The fact that bit 0 of the state is now 0 means that we started matching the pattern on
the current character; continuing, we get:
a b
1 1 1 0 1
...because the 0 bit has been shifted left - think of it as saying that we started matching the pattern 1 character ago - and T[b] has a 0 in the same position, telling
us that a seeing a b in the current position is good if we started matching 1 character
ago.
a b d
1 1 1 1 1
d can't match anywhere; all the bits get set back to 1.
a b d a
1 1 1 1 0
As before.
a b d a b
1 1 1 0 1
As before.
b d a b a
1 1 0 1 0
a is good if the match started either 2 characters ago or on the current character.
d a b a b
1 0 1 0 1
b is good if the match started either 1 or 3 characters ago. The 0 in bit 3 means
that we've almost matched the whole pattern...
a b a b a
1 1 0 1 0
...but the next character is a, which is no good if the match started 4 characters
ago. However, shorter matches might still be good.
b a b a b
1 0 1 0 1
Still looking good.
a b a b c
0 1 1 1 1
Finally, c is good if the match started 4 characters before. The fact that
a 0 has made it all the way to the top bit means that we have a match.
Sorry for not allowing anyone else to answer, but I'm pretty sure I've figured it out now.
The concept essential for groking the algorithm is the representation of match states (defined in the original post) in binary. The article in the original post explains it formally; I'll try my hand at doing so colloquially:
Let's have STR, which is a String created with characters from a given alphabet.

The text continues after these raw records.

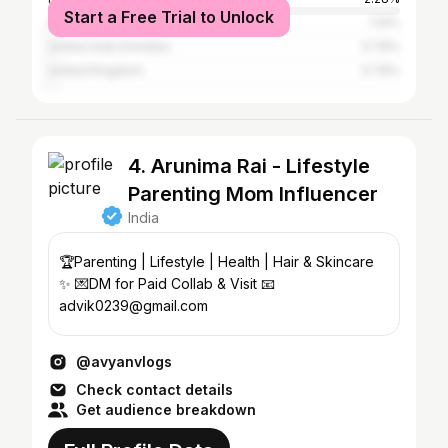
Start a Free Trial to Unlock
United States
1.14%
United Arab Emirates
0.76%
United Kingdom
0.76%
4. Arunima Rai - Lifestyle
Parenting Mom Influencer
India
🏆Parenting | Lifestyle | Health | Hair & Skincare
✨ 💌DM for Paid Collab & Visit 📧
advik0239@gmail.com
@avyanvlogs
Check contact details
Get audience breakdown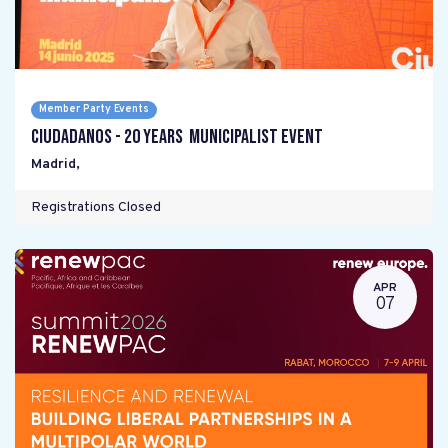
Member Party Events
Ciudadanos - 20 years Municipalist Event
Madrid
,
Registrations Closed
APR
07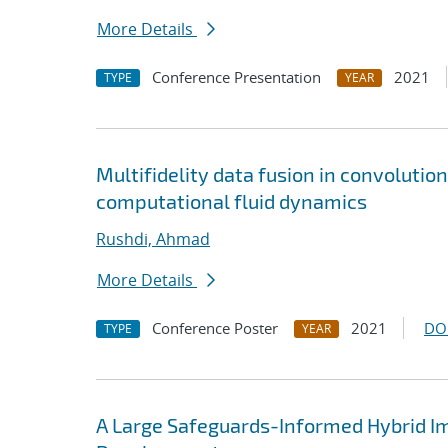
More Details
Conference Presentation
2021
TYPE
YEAR
Multifidelity data fusion in convoluti
computational fluid dynamics
Rushdi, Ahmad
More Details
Conference Poster
2021
DO
TYPE
YEAR
A Large Safeguards-Informed Hybrid I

Let's represent STR with a set of binary digits: STR_BINARY. The algorithm requires for this representation to be backwards (so, the first letter corresponds to the last digit, second letter with the second-to-last digit, etc.).
Let's assume RANDOM refers to a String with random characters from the same alphabet STR is created from.
In STR_BINARY, a 0 at a given index indicates that, RANDOM matches STR from STR[0] to
STR[(index of letter in STR that the 0 in STR_BINARY corresponds to)]. Empty spaces count as matches. A 1 indicates that RANDOM does not match STR in inside those same boundaries.
The algorithm becomes simpler to learn once this is understood.